Quatre jeunes civils sont portés disparus depuis deux semaines après avoir été emmenés de force par des militaires congolais pour accompagner une mission de récupération des corps de soldats tués lors d’une attaque attribuée aux rebelles des ADF dans l’est de la République démocratique du Congo, a affirmé samedi une organisation locale de défense des droits humains.
Selon la Convention pour le Respect des Droits Humains (CRDH) de Mambasa, les jeunes avaient été réquisitionnés à Bandibwami, une localité située à environ 32 kilomètres du centre de Mambasa, afin d’accompagner des éléments des Forces armées de la RDC (FARDC) vers la position militaire de Banzubanzu, dans la chefferie de Babila Bakwanza, attaquée le 10 janvier par les rebelles ADF.
L’ONG affirme que le groupe est tombé dans une embuscade tendue par les ADF alors qu’il se rendait dans cette zone jugée non sécurisée. Depuis lors, quatre jeunes ne sont jamais rentrés chez eux.
Les disparus sont identifiés comme Charles Kasereka Kamulewa, 27 ans, Georges Kasereka Vughese, 16 ans, Musabau Jore Dieme, 22 ans, et Geremy Kakule Mbalavahi, 28 ans, selon la CRDH.
« Ces jeunes ont été utilisés comme boucliers humains dans une zone à haut risque.
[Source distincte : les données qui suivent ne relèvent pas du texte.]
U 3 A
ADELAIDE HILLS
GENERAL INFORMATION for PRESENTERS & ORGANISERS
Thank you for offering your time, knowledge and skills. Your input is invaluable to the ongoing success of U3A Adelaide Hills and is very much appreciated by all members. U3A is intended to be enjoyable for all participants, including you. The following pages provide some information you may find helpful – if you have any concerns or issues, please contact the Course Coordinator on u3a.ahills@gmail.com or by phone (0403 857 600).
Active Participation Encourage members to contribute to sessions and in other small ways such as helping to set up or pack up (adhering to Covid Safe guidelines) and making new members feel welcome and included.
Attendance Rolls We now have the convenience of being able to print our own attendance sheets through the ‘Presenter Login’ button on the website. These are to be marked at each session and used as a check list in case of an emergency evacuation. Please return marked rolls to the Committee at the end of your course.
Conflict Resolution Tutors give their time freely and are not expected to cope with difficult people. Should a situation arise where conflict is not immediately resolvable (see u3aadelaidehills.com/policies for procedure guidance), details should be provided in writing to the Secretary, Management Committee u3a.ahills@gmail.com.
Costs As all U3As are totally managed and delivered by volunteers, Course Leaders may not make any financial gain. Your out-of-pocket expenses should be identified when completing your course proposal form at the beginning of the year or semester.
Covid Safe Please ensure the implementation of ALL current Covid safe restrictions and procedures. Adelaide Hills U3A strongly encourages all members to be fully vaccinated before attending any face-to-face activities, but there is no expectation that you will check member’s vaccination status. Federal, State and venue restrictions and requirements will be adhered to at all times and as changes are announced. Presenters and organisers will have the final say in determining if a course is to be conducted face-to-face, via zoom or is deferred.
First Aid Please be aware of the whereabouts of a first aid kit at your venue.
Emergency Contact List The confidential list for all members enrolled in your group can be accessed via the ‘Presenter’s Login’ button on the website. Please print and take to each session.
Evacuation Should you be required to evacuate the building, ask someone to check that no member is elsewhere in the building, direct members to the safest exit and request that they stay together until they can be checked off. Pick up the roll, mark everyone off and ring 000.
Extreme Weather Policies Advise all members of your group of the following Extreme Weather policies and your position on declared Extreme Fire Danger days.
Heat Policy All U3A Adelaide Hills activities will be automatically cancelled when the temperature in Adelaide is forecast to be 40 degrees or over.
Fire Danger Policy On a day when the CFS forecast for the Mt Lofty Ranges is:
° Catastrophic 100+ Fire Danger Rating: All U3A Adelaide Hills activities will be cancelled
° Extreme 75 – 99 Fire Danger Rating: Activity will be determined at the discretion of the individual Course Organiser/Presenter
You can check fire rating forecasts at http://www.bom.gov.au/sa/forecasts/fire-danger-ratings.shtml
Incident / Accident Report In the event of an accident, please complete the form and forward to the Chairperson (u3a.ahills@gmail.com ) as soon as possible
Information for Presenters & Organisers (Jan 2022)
Leur disparition nous pousse sérieusement à douter de leur survie », a déclaré Ram’s Malikidogo, coordonnateur de la CRDH Mambasa, dans une déclaration transmise à Reuters.
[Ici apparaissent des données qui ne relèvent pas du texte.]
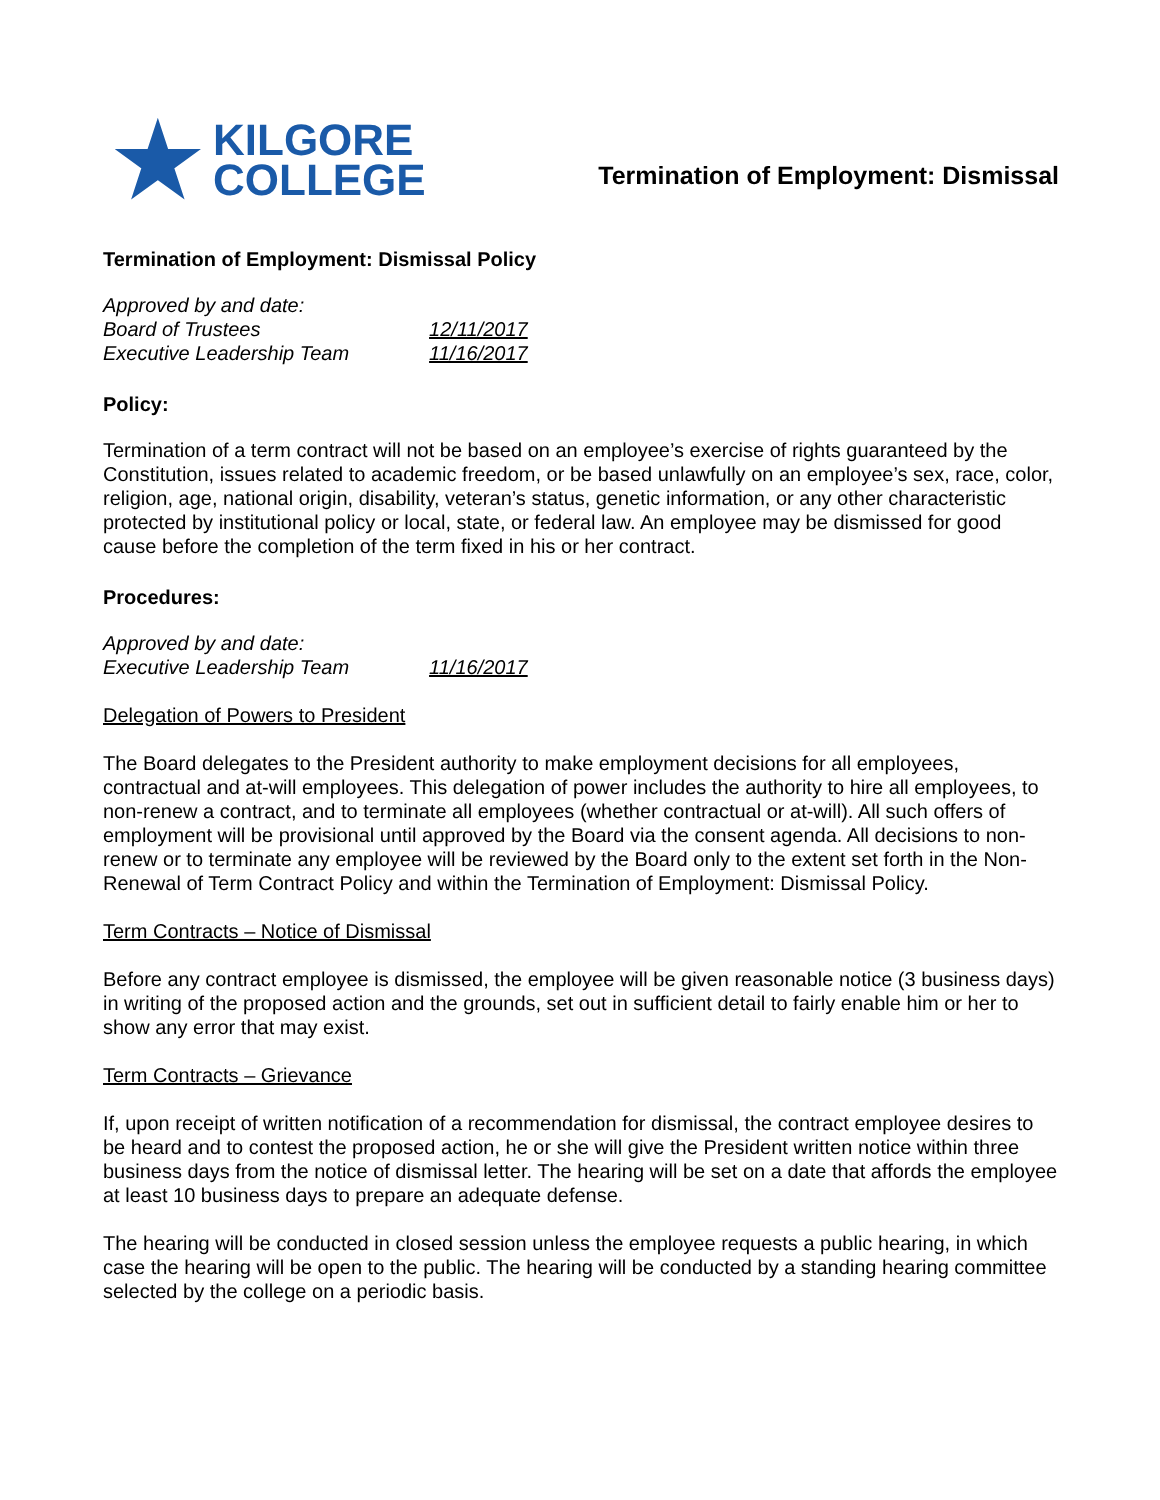★ KILGORE
COLLEGE
Termination of Employment: Dismissal
Termination of Employment: Dismissal Policy
| Approved by and date: | |
| Board of Trustees | 12/11/2017 |
| Executive Leadership Team | 11/16/2017 |
Policy:
Termination of a term contract will not be based on an employee’s exercise of rights guaranteed by the Constitution, issues related to academic freedom, or be based unlawfully on an employee’s sex, race, color, religion, age, national origin, disability, veteran’s status, genetic information, or any other characteristic protected by institutional policy or local, state, or federal law. An employee may be dismissed for good cause before the completion of the term fixed in his or her contract.
Procedures:
| Approved by and date: | |
| Executive Leadership Team | 11/16/2017 |
Delegation of Powers to President
The Board delegates to the President authority to make employment decisions for all employees, contractual and at-will employees. This delegation of power includes the authority to hire all employees, to non-renew a contract, and to terminate all employees (whether contractual or at-will). All such offers of employment will be provisional until approved by the Board via the consent agenda. All decisions to non-renew or to terminate any employee will be reviewed by the Board only to the extent set forth in the Non-Renewal of Term Contract Policy and within the Termination of Employment: Dismissal Policy.
Term Contracts – Notice of Dismissal
Before any contract employee is dismissed, the employee will be given reasonable notice (3 business days) in writing of the proposed action and the grounds, set out in sufficient detail to fairly enable him or her to show any error that may exist.
Term Contracts – Grievance
If, upon receipt of written notification of a recommendation for dismissal, the contract employee desires to be heard and to contest the proposed action, he or she will give the President written notice within three business days from the notice of dismissal letter. The hearing will be set on a date that affords the employee at least 10 business days to prepare an adequate defense.
The hearing will be conducted in closed session unless the employee requests a public hearing, in which case the hearing will be open to the public. The hearing will be conducted by a standing hearing committee selected by the college on a periodic basis.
Les familles des disparus disent ne disposer d’aucune information sur le sort de leurs proches et affirment ne pas savoir vers quelles autorités se tourner pour obtenir des réponses.
La CRDH a appelé l’auditorat militaire détaché de Mambasa à ouvrir une enquête et à interpeller le capitaine des FARDC accusé d’avoir ordonné la réquisition forcée des jeunes civils.
« Nous exigeons que la justice militaire établisse les responsabilités et que toute la lumière soit faite sur cette affaire », a ajouté Malikidogo.
Les FARDC n’ont pas immédiatement répondu aux sollicitations de Reuters. Les informations fournies par l’ONG n’ont pas pu être vérifiées de manière indépendante.
Les rebelles ADF, un groupe armé d’origine ougandaise, sont accusés de nombreuses attaques contre les civils et les forces de sécurité dans la province de l’Ituri et le Nord-Kivu, malgré la présence de l’armée congolaise et de forces alliées dans la région.